Something could happen to a foundation model, or a better one might come along for a particular use case.
“If you’re not flexible and agile enough, your clients will move away,” he says.
There are now more than 200 foundation models, says Lian Jye Su, chief analyst for applied intelligence at tech consultancy Omdia.
“The vendor must have a deep understanding of the capabilities and technologies of the suitable foundation model,” he says. “And foundation models are prone to hallucination, so they must be grounded and linked with external vector databases.”
There are now more than 20 different hosted vector databases to choose from, he says, each with its own strengths. And it’s not just vendors who need to be flexible on what foundation model they use. Enterprises fine-tuning or training their own generative AI systems should also do everything they can to be model agnostic, says Gartner’s Chandrasekaran.
“The model they’re using today won’t be the model they’ll use 12 months down the line,” he says. “They need to have the ability to swap out those models.”
For enterprises that consume foundation models directly, they can build their systems so the API layer is isolated from the rest of the application. Then they can make the API call to the best model for the task, or swap out models completely when better or cheaper ones come along.
Another approach that some enterprises are looking at is to create AI orchestration layers that can span multiple systems and can hook into different cloud providers, different data sources, different foundation models, and even different enterprise software platforms.
“When you look at business flow, you need to look at it end-to-end,” says Ram Palaniappan, CTO at TEKsystems, a systems integrator. “It may start with Salesforce and end up in Oracle, but it needs to start with the user experience, and the end-to-end use case will drive how you tie those things together.”
There are multiple vendors offering these AI super-apps, he says, and the hyperscalers are also rolling out their own options.
LangChain is the best-known open source option in this space.
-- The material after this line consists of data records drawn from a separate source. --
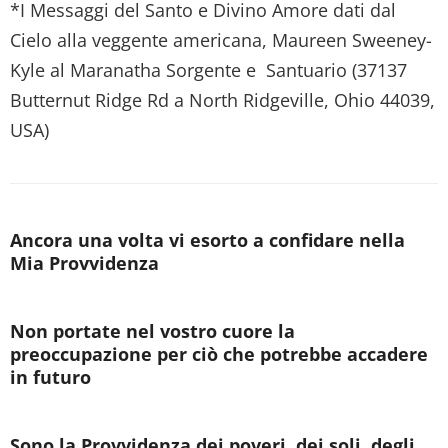
*I Messaggi del Santo e Divino Amore dati dal
Cielo alla veggente americana, Maureen Sweeney-
Kyle al Maranatha Sorgente e Santuario (37137
Butternut Ridge Rd a North Ridgeville, Ohio 44039,
USA)
Ancora una volta vi esorto a confidare nella
Mia Provvidenza
Non portate nel vostro cuore la
preoccupazione per ciò che potrebbe accadere
in futuro
Sono la Provvidenza dei poveri, dei soli, degli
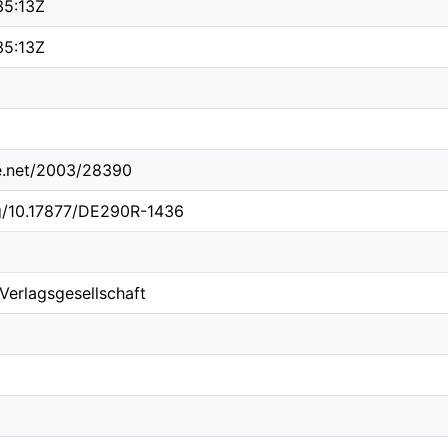
35:13Z
35:13Z
le.net/2003/28390
rg/10.17877/DE290R-1436
 Verlagsgesellschaft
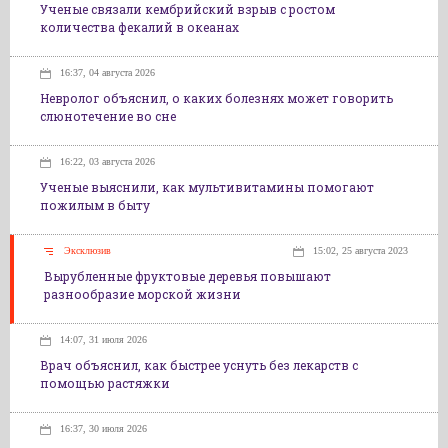
Ученые связали кембрийский взрыв с ростом
количества фекалий в океанах
16:37, 04 августа 2026
Невролог объяснил, о каких болезнях может говорить
слюнотечение во сне
16:22, 03 августа 2026
Ученые выяснили, как мультивитамины помогают
пожилым в быту
Эксклюзив
15:02, 25 августа 2023
Вырубленные фруктовые деревья повышают
разнообразие морской жизни
14:07, 31 июля 2026
Врач объяснил, как быстрее уснуть без лекарств с
помощью растяжки
16:37, 30 июля 2026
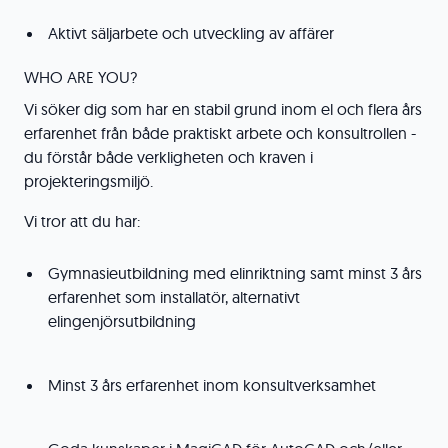
Aktivt säljarbete och utveckling av affärer
WHO ARE YOU?
Vi söker dig som har en stabil grund inom el och flera års
erfarenhet från både praktiskt arbete och konsultrollen -
du förstår både verkligheten och kraven i
projekteringsmiljö.
Vi tror att du har:
Gymnasieutbildning med elinriktning samt minst 3 års
erfarenhet som installatör, alternativt
elingenjörsutbildning
Minst 3 års erfarenhet inom konsultverksamhet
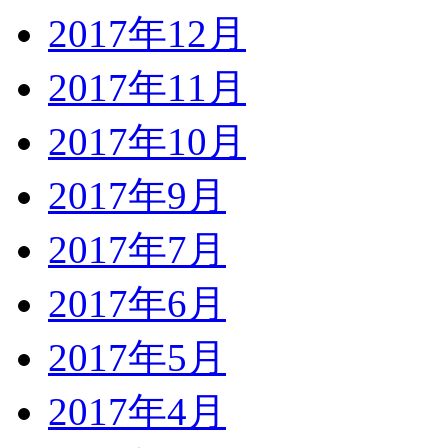
2017年12月
2017年11月
2017年10月
2017年9月
2017年7月
2017年6月
2017年5月
2017年4月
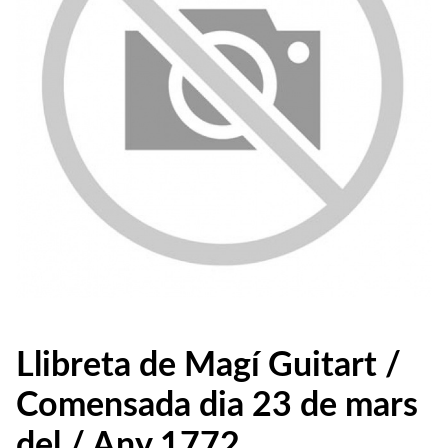
Llibreta de Magí Guitart /
Comensada dia 23 de mars
del / Any 1772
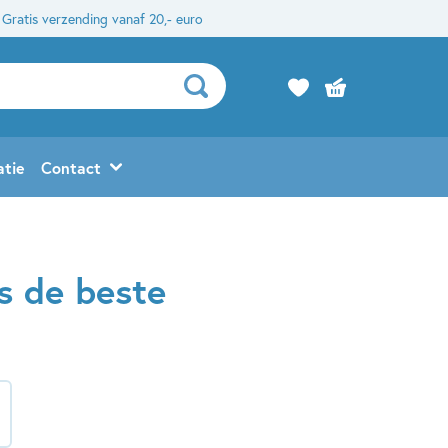
Gratis verzending vanaf 20,- euro
atie
Contact
s de beste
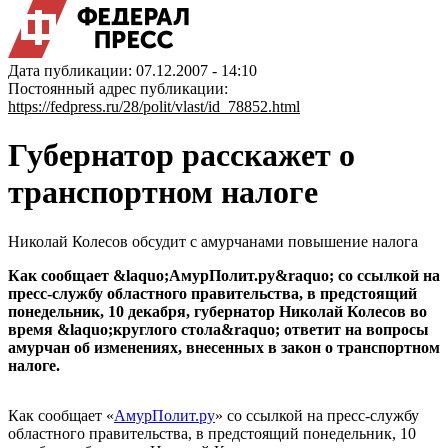
Дата публикации: 07.12.2007 - 14:10
Постоянный адрес публикации:
https://fedpress.ru/28/polit/vlast/id_78852.html
Губернатор расскажет о
транспортном налоге
Николай Колесов обсудит с амурчанами повышение налога
Как сообщает &laquo;АмурПолит.ру&raquo; со ссылкой на
пресс-службу областного правительства, в предстоящий
понедельник, 10 декабря, губернатор Николай Колесов во
время &laquo;круглого стола&raquo; ответит на вопросы
амурчан об изменениях, внесенных в закон о транспортном
налоге.
Как сообщает «
АмурПолит.ру
» со ссылкой на пресс-службу
областного правительства, в предстоящий понедельник, 10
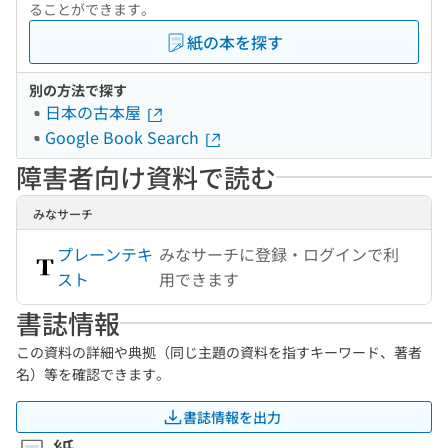
ることができます。
紙の本を探す
別の方法で探す
日本の古本屋
Google Book Search
障害者向け資料で読む
みなサーチ
プレーンテキ
みなサーチに登録・ログインで利
スト
用できます
書誌情報
この資料の詳細や典拠（同じ主題の資料を指すキーワード、著者
名）等を確認できます。
書誌情報を出力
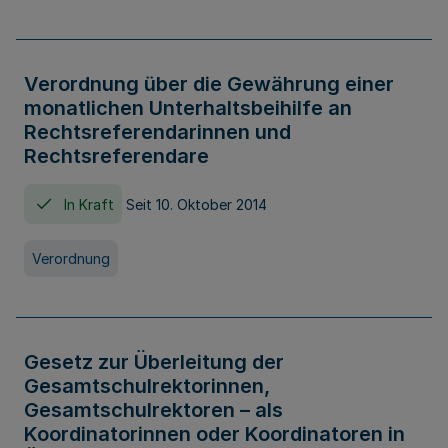
Verordnung über die Gewährung einer
monatlichen Unterhaltsbeihilfe an
Rechtsreferendarinnen und
Rechtsreferendare
In Kraft
Seit 10. Oktober 2014
Verordnung
Gesetz zur Überleitung der
Gesamtschulrektorinnen,
Gesamtschulrektoren – als
Koordinatorinnen oder Koordinatoren in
Nvidia has a solution, and Meta has LlamaIndex, which is also gaining traction with enterprises, says Palaniappan.
“Some platform vendors, like Google, are building their own application layer,” he says. “They allow multiple foundation models, and they also integrate with LangChain as well.” Microsoft and AWS also have their own app builders, he adds.
It’s a good option for enterprises that are committed to a single cloud platform. “If you want to integrate on the app layer, a third-party super app will be a good choice,” he says. “Something like LangChain, which is portable across all three cloud platforms, but if the majority of your needs can be fulfilled by one hyperscaler, then you don’t need that.”